The Bunces became the last owners of Clappers Green Farm, but the Bunces had older connections in Palmers Green at Bunces Farm on Firs Lane.
The farmhouse and outbuildings were built on the site of the The Firs, the grand home of the the Lake family. Alan Dumayne relates that the Lakes were originally from Lincolnshire. Royalist Sir Edward Lake was granted a baronetcy by Charles I for services rendered and although it fell into disuse it was subsequently renewed by Sir Bibye Lake who lived at The Firs. The reputedly very handsome building was approached by a long drive just opposite the present day St Monica’s Church (the drive was stopped up at the beginning of the 19th century and the land added to the Firs Estate).
The Lake’s wealth, says Dumayne, had come from the Hudson Bay company where successive generations were governors (There is now a piece of Canada which is forever North London – Edmonton Alberta was named after Edmonton Middlesex).
The last Lake at the Firs was Sir James Winter Lake FRSA. Fabulously weathly, he assembled a stunning art collection.
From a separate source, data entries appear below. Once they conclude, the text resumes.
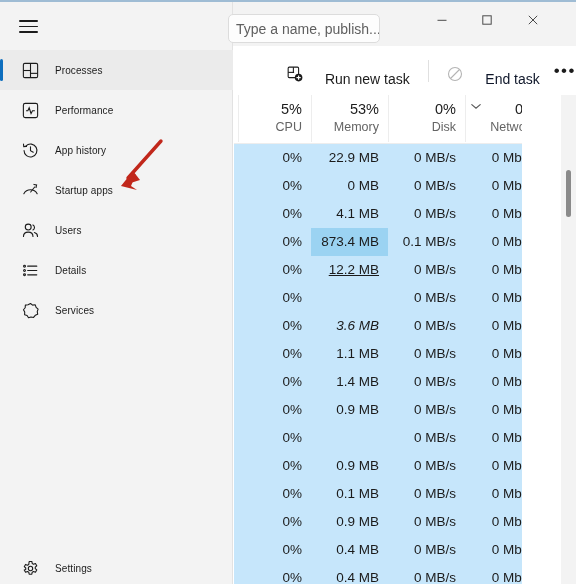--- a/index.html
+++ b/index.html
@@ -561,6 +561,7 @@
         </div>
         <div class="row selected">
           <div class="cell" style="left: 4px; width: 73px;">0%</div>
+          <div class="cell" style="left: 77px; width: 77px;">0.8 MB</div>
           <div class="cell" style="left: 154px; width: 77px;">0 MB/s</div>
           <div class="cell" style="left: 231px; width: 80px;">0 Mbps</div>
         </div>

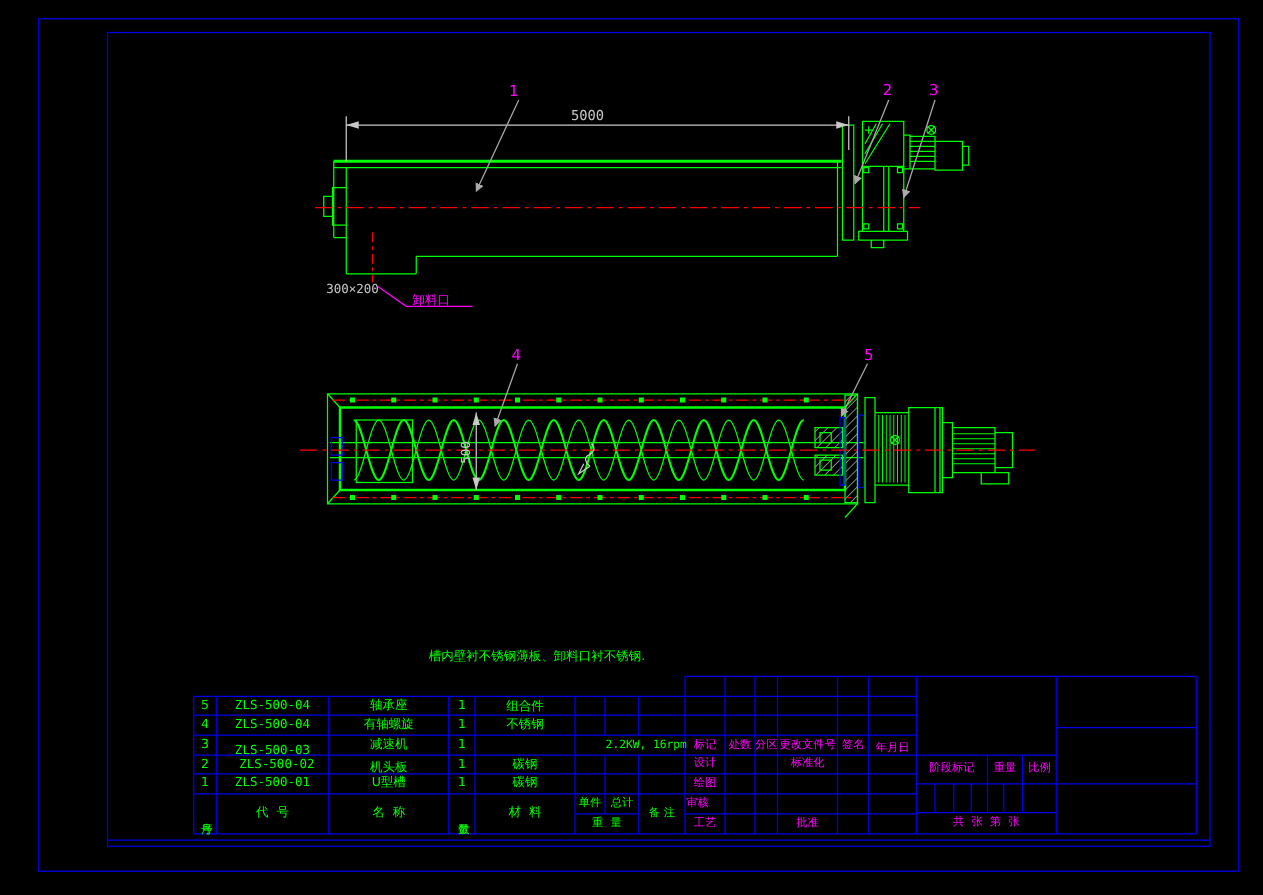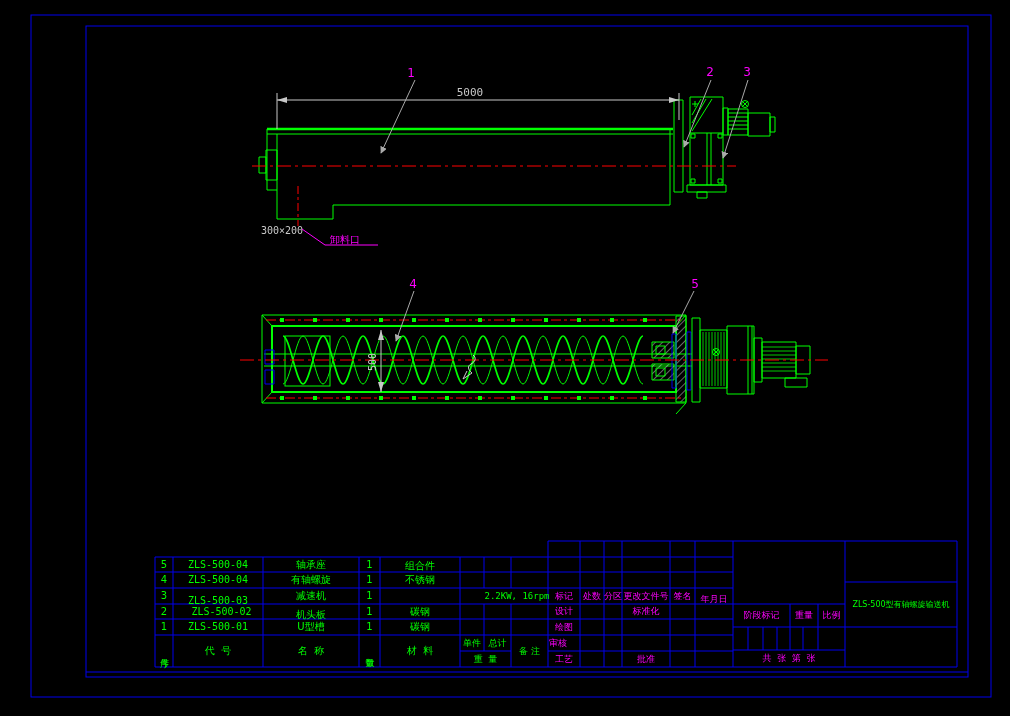--- a/index.html
+++ b/index.html
@@ -106,6 +106,7 @@
            M790,604V650 M818,604V650 M748,627V650 M763,627V650 M777,627V650 M803,627V650" stroke="#0000ee" fill="none"></path>
 </svg>
 
+<div class="t left" style="left:343px;top:518px;width:230px;height:16px;">槽内壁衬不锈钢薄板、卸料口衬不锈钢.</div>
 
 <div class="t" style="left:155px;top:557px;width:18px;height:15px;">5</div>
 <div class="t mono" style="left:173px;top:557px;width:90px;height:15px;">ZLS-500-04</div>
Dumayne tells us this was sold on his death in 1808 in 1135 lots. The sale lasted 8 days, but didn’t include his extensive library, which took another 15 days, or his engravings, which took another 12!
The farm buildings appear to have been on the west side of Firs Lane, roughly at the junction with Ferndale Road, and Regnart, reminiscing back to the 1880s, states that the lands once extended to Green Lanes.
Bunces farm was at one time part of the Huxley Estate. George Bunce took over the farm in the 1840s and his family held it for three generations. Future generations of Bunces also became tenant farmers of Firs Farm, a short distance further north along Firs Lane.